Schnell zu lesender Roman über den Umgang mit Unsicherheiten und (möglichem) Verlust, der in Bern spielt.
Bekannte Umgebungen in Romanen gespiegelt zu sehen, finde ich immer reizvoll. Portillo scheint ihre realen Schauplätze mit fiktiven Details leicht zu verfremden, was uns dazu einlädt, ihnen selbst einen Besuch abzustatten.

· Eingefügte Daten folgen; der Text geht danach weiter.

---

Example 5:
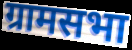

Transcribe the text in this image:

ग्रामसभा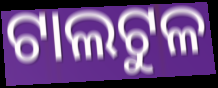
ଟାଲଟୁଳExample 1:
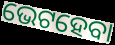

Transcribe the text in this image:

ଭେଟହେବା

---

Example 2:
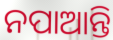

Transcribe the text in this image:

ନପାଆନ୍ତି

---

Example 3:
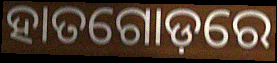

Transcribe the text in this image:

ହାତଗୋଡ଼ରେ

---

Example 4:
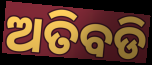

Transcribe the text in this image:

ଅତିବଡି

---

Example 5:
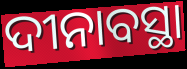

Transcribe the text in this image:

ଦୀନାବସ୍ଥା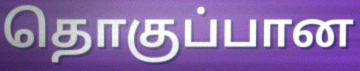
தொகுப்பான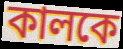
কালকে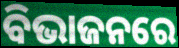
ବିଭାଜନରେ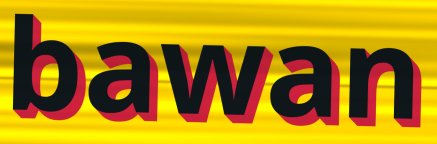
bawanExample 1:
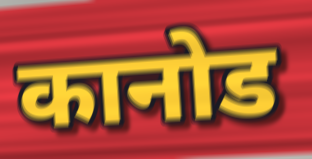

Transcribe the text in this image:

कानोड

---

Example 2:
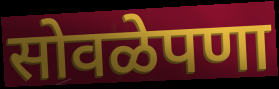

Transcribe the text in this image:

सोवळेपणा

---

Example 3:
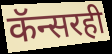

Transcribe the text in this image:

कॅन्सरही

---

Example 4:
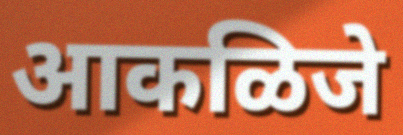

Mich hat die Geschichte ihrer Altenpflegerin Anna leider nicht wirklich emotional gepackt – trotz Ich-Perspektive und dramatischem, potentiell emotionalem Inhalt. Es fiel mir schwer, mich in die Figur und die Geschichte fallenzulassen. Einerseits lag es für mich an der Sprache und an den, meiner Meinung nach, teils redundanten Beschreibungen (wenn jemand erstaunt/überrascht reagiert, gehe ich davon aus, dass die Person mit etwas nicht gerechnet hatte, das brauche ich im nächsten Satz nicht noch lesen). Die eingeschlichenen Anglizismen in ihren Dialogen könnten der Tatsache geschuldet sein, dass Anna mit einer anderen Figur eigentlich Englisch spricht – wir aber diesen Dialog auf Deutsch zu lesen bekommen. Trotzdem irritierte mich bspw. die «verlorene Orientation».
Für Distanz sorgte auch der grosse zeitliche Rahmen. Die Geschichte beginnt Ende Oktober und endet im darauffolgenden Frühling. Wir nehmen Anteil an Annas Leben, ihrer Arbeit im Seniorenheim, wir treffen ihre Familie und Freunde und doch blieb für mich auch zwischen Anna und ihrer Umwelt eine Trennung spürbar.
Ich bin gespannt, was meine Lesegruppe am Montag zu dem Buch sagen wird.